*Extrait du document:*
◇ ◇ ◇ ◇ ◇
L'objectif est de passer d'un système à entrée et sortie uniques à un autre, beaucoup plus ouvert, qui accueille des étudiants d'autres horizons et leur permette également, en cas d'échec, de se diriger vers d'autres voies sans perdre entièrement le bénéfice de leurs années d'étude en médecine. La réforme est particulièrement ambitieuse, notamment en raison de son caractère systémique. En effet, ce ne sont pas seulement les études de santé qui sont concernées, mais l'ensemble des licences proposées par les universités.
Certaines facultés pourront facilement mettre en oeuvre cette réforme ; d'autres rencontreront plus de difficultés, notamment lorsque la composante « santé » est, comparativement, importante. C'est pourquoi le texte proposé par le Gouvernement est souple, étant entendu que la mise en oeuvre de la réforme nécessitera de s'adapter à chaque université en faisant du « sur-mesure ».
◇ ◇ ◇ ◇ ◇
*Extraits de données:*
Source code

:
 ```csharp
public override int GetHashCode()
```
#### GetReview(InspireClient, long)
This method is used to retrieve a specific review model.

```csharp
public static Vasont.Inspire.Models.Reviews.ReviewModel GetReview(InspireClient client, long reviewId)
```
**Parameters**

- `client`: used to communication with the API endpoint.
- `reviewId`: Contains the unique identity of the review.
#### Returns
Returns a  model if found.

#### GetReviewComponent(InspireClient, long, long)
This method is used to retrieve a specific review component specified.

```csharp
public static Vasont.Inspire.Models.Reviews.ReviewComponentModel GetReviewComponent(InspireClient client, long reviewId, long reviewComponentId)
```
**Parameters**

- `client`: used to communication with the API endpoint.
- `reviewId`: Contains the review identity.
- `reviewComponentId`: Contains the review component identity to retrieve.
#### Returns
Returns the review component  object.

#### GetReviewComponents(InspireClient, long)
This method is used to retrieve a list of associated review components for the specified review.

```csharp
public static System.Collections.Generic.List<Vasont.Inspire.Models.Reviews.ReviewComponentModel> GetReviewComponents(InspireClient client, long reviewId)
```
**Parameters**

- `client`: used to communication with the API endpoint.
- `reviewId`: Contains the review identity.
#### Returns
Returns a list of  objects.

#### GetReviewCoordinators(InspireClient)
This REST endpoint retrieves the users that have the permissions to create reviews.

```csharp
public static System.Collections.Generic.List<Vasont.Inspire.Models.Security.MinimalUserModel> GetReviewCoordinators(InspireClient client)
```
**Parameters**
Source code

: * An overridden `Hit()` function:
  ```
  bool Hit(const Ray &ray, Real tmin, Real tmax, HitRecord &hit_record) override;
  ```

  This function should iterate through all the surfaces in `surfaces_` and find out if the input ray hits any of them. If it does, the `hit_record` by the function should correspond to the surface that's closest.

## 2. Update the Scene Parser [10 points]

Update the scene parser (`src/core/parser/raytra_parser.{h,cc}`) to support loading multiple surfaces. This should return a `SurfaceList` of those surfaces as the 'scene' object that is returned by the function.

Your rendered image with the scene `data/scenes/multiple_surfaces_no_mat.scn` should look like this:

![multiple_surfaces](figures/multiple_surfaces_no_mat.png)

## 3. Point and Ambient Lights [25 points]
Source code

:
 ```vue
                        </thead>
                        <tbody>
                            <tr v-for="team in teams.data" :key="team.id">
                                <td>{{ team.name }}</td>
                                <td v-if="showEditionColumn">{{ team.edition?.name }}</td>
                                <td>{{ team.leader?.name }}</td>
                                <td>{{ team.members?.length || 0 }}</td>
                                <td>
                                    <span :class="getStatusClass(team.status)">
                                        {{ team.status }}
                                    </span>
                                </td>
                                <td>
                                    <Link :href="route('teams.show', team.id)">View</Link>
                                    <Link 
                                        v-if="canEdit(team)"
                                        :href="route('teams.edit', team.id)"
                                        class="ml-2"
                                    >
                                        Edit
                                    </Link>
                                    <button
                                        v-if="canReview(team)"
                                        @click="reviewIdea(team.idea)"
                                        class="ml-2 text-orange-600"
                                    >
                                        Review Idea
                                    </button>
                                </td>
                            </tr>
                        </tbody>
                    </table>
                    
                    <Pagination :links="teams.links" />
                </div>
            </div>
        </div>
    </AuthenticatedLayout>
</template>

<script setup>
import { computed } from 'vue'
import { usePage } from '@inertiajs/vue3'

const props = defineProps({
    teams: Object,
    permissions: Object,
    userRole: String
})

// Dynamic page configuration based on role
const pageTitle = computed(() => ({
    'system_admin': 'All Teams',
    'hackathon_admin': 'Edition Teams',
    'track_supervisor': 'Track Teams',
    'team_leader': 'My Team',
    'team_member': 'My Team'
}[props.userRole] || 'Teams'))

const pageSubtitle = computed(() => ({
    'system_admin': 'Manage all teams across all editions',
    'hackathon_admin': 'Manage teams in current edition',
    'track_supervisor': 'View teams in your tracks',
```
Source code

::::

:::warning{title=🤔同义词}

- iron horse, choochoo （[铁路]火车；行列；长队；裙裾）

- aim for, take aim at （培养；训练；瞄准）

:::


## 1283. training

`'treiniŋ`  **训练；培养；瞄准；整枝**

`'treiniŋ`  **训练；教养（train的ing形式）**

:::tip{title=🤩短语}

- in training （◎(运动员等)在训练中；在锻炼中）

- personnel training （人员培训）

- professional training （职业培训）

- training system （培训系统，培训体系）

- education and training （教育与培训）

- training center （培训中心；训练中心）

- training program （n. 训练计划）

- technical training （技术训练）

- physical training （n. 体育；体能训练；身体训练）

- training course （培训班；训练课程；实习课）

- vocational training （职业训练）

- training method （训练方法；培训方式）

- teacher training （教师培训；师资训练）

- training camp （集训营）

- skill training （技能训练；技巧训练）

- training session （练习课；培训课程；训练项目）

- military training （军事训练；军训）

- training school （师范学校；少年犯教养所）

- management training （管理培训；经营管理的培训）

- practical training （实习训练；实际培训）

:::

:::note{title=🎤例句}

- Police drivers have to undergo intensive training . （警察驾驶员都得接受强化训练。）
◇ ◇ ◇ ◇ ◇
*Consigne:*
Poursuivez le texte sur la réforme des études de santé après sa dernière phrase.

*Réponse:*
Les ambitions sont toutefois partout les mêmes : diversifier les voies d'accès aux études de santé afin de recruter des profils qui correspondront à ce qu'on attend, demain, de ces professionnels, et éviter l'actuel gâchis humain. Un amendement tendant à fixer par voie réglementaire des objectifs de diversification des voies d'accès a été adopté en commission et figure dans le texte en discussion. Je proposerai, en parallèle, à notre assemblée un amendement visant à expliciter la notion de diversification. Celle-ci doit en effet concerner à la fois les modalités d'accès, en veillant à une diversité des profils des étudiants, et les modalités d'organisation, en favorisant la diversité des formations offertes.
Les capacités d'accueil des centres hospitaliers universitaires étant limitées, il faudra également trouver de nouveaux terrains de stages pour nos internes. À ce sujet, je me félicite qu'un amendement adopté en commission prévoie, pour la validation du deuxième cycle, que soit effectué au moins « un stage situé dans une zone caractérisée par une offre de soins insuffisante ou des difficultés dans l'accès aux soins ».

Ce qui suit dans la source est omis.